Les aveux et les excuses de M. Cahuzac (tout autant, d’ailleurs, que les réactions outrancières de l’opposition) révèlent une progression inquiétante de l’américanisation de la société française. Quand l’ex-ministre « demande pardon », il rappelle étrangement M. Clinton, contrit et piteux. Mais, après tout, le puritanisme est du même tonneau anglo-saxon que le libéralisme marchand.
L’« affaire Cahuzac » souligne aussi, et une fois de plus, le côté minable des factions : psychodrame ridicule et pleurnichard au P.S., opportunisme débridé des autres. Elle n’est sans doute pas terminée mais il est impossible de dire aujourd’hui si on en restera au stade d’un énième scandale (il paraît que M. Plenel en a encore sous le coude) ou si les conséquences politiques seront plus sérieuses – et donc graves pour le pays. MM. Ayrault et Hollande ne sont peut-être ainsi que de piètres tartuffes bientôt découverts. A défaut, ils sont de dangereux naïfs qui, « les yeux dans les yeux », ont cru « à la parole de cet homme ». Et toujours très au-dessous de leurs tâches : M. Hollande, plus Premier ministre que jamais, propose quelques mesures législatives ; M. Ayrault, sorte de D.R.H., demande à M. Cahuzac de renoncer à ses indemnités d’ex-ministre.

• _EXTRAITS DE DONNÉES_
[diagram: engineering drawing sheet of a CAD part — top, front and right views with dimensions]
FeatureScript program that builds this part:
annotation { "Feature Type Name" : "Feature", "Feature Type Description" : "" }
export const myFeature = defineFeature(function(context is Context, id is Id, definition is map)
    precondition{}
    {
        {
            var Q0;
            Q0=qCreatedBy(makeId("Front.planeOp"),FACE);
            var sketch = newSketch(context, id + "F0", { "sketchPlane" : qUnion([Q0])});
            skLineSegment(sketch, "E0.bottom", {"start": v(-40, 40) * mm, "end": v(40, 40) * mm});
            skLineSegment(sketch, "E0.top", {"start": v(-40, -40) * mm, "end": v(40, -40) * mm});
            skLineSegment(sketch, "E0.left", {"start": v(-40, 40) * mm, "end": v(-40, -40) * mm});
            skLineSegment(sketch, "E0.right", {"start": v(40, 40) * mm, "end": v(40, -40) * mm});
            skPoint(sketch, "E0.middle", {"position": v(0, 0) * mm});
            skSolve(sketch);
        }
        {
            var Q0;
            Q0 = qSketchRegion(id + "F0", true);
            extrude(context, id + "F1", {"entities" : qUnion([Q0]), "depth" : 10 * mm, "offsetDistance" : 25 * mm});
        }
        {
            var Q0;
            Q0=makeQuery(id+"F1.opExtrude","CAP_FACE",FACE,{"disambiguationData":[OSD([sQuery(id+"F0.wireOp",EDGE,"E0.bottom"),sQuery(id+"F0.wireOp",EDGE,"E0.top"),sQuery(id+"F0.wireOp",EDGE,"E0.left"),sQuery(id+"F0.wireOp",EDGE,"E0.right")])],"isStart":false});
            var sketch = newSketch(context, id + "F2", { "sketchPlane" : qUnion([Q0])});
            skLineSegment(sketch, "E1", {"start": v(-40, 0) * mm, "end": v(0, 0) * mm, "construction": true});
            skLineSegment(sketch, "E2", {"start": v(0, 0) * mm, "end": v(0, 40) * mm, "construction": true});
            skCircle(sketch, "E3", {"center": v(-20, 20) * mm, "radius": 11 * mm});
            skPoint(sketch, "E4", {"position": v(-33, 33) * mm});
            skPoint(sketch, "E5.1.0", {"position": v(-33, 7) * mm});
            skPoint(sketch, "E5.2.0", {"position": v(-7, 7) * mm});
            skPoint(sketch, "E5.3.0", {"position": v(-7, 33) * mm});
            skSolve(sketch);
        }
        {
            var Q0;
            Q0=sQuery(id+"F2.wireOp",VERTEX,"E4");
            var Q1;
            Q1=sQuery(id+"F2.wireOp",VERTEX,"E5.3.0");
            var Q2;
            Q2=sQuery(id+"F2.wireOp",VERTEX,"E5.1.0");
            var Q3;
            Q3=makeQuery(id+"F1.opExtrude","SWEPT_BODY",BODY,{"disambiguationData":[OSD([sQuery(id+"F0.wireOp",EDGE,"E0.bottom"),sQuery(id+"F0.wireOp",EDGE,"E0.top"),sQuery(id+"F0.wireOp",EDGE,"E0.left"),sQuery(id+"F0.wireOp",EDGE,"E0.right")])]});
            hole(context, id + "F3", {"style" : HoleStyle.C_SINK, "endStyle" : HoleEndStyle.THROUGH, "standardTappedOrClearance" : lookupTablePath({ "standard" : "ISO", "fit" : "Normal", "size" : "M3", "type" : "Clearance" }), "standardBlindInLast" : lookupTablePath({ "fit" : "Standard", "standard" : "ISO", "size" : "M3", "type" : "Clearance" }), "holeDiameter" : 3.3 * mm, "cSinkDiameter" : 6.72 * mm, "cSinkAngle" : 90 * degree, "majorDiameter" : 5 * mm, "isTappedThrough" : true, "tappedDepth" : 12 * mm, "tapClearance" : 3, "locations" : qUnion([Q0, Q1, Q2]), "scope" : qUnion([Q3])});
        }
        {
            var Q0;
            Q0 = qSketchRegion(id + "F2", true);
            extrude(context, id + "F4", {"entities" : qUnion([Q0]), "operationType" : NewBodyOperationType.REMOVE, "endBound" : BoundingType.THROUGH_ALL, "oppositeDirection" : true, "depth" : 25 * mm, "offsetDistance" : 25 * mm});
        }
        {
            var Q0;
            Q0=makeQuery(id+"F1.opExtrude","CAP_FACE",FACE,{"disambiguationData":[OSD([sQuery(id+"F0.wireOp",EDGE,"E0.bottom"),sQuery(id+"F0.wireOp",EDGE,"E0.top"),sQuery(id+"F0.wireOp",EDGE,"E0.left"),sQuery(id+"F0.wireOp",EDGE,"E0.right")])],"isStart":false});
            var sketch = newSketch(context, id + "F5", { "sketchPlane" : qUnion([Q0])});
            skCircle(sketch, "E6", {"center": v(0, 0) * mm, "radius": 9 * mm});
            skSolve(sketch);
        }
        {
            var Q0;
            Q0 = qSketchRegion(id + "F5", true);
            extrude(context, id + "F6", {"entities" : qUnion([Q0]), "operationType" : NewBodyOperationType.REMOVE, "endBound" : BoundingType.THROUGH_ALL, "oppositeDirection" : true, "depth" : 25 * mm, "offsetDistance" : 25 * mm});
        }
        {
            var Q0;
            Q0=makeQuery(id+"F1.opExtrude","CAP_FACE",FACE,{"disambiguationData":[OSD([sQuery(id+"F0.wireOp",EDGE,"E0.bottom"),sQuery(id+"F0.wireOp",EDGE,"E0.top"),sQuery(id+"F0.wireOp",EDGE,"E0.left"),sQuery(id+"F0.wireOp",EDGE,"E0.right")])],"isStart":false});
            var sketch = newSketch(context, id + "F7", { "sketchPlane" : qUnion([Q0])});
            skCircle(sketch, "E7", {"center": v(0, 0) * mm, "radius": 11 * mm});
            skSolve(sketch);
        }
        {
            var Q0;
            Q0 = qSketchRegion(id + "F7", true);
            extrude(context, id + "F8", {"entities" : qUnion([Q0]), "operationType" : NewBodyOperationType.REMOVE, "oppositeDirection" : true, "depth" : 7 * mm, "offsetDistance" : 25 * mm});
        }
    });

• _EXERCICES_
a – Recopiez tout le passage du texte sur l'affaire Cahuzac, depuis « Les aveux et » jusqu'à « le libéralisme marchand. » inclus.
b – Relevez, dans le texte sur l'affaire Cahuzac, tous les noms de famille des personnes désignées par « M. » ou « MM. ».

• _RÉPONSES PAR EXERCICE_
a –
Les aveux et les excuses de M. Cahuzac (tout autant, d’ailleurs, que les réactions outrancières de l’opposition) révèlent une progression inquiétante de l’américanisation de la société française. Quand l’ex-ministre « demande pardon », il rappelle étrangement M. Clinton, contrit et piteux. Mais, après tout, le puritanisme est du même tonneau anglo-saxon que le libéralisme marchand.

b – Cahuzac, Clinton, Plenel, Ayrault, Hollande